Seitenauszug ▸
##############################
Land-Stadt-Arbeitswanderer sind auch weiterhin meist in informellen Segmenten des Arbeitsmarkts beschäftigt. Diese bleiben gekennzeichnet durch hohe gesundheitliche Belastungen, schwere körperliche Anstrengungen und schwierige Lohnbedingungen: Die interregionalen Migranten arbeiten in der Regel länger für deutlich weniger Geld als die Arbeitskräfte, die dauerhaft in den Städten leben. Die z.T. miserablen Lohn- und Arbeitsbedingungen werden von den lokalen Behörden häufig geduldet, um die Neuansiedlung von Firmen zu ermöglichen . Darüber hinaus akzeptieren auch die Arbeitswanderer, die zumeist über verwandtschaftlich-bekanntschaftliche Netzwerke vermittelt werden, diese Bedingungen, weil die Löhne jene in den Herkunftsgebieten zumeist weit übersteigen und die Arbeitsbedingungen in der Landwirtschaft oder im ländlichen Kleingewerbe keineswegs besser sind.
##############################
Arbeitsaufträge ▸
1) Stimmen diese Aussagen mit dem Seitenauszug überein? (a) Die Arbeitswanderer arbeiten meist kürzer als die dauerhaft in den Städten lebenden Arbeitskräfte. (b) Lokale Behörden dulden die schlechten Bedingungen häufig, um die Ansiedlung von Firmen zu ermöglichen. (c) In der Landwirtschaft sind die Arbeitsbedingungen besser. Antworte jeweils mit Ja oder Nein und belege das mit den entscheidenden Worten des Textes als wörtlichem Zitat.
2) Durch welche Merkmale sind laut dem Seitenauszug die informellen Segmente des Arbeitsmarkts gekennzeichnet? Nenne alle.
##############################
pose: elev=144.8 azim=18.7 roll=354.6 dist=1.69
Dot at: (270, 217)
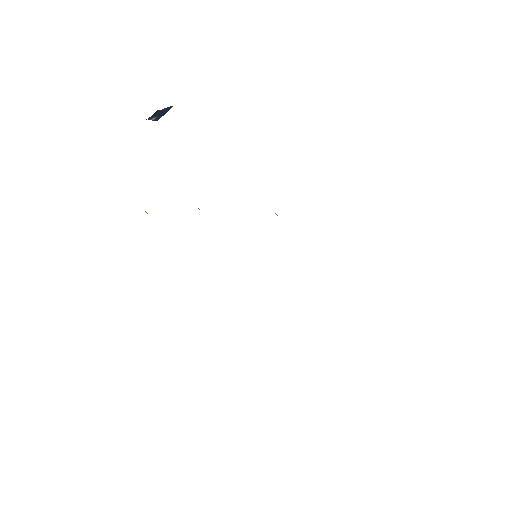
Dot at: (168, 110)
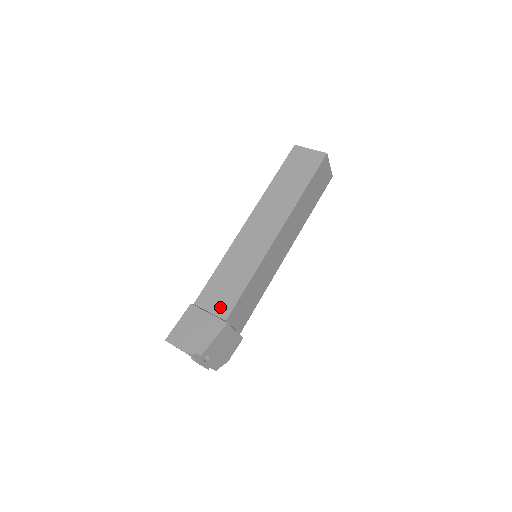
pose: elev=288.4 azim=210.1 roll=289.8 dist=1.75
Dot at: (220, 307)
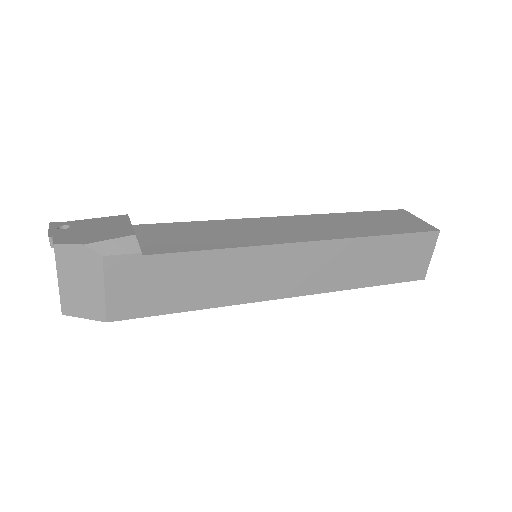
Dot at: occluded
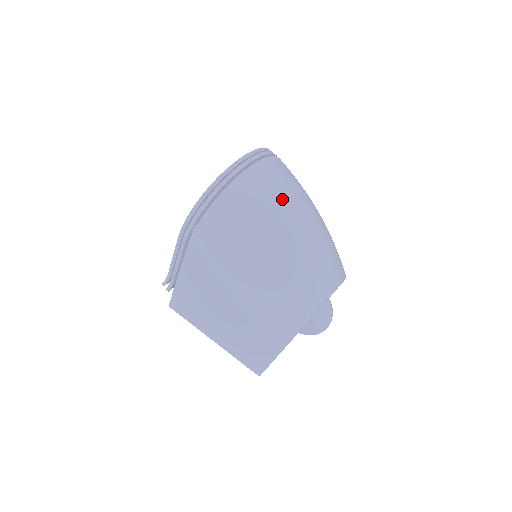
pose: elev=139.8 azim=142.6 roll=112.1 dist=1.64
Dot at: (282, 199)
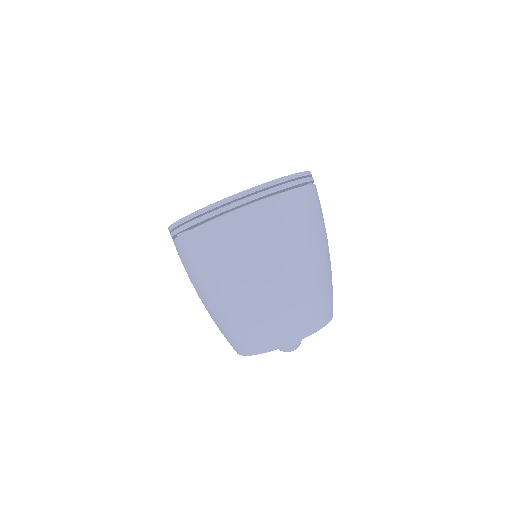
Dot at: (264, 256)
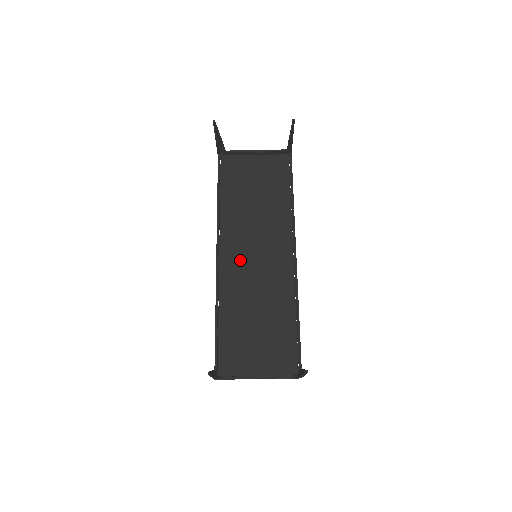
##############################
Lösungen ▸
1)
(a) Nein: „Die interregionalen Migranten arbeiten in der Regel länger für deutlich weniger Geld als die Arbeitskräfte, die dauerhaft in den Städten leben“
(b) Ja: „werden von den lokalen Behörden häufig geduldet, um die Neuansiedlung von Firmen zu ermöglichen“
(c) Nein: „die Arbeitsbedingungen in der Landwirtschaft oder im ländlichen Kleingewerbe keineswegs besser sind“

2)
- hohe gesundheitliche Belastungen
- schwere körperliche Anstrengungen
- schwierige Lohnbedingungen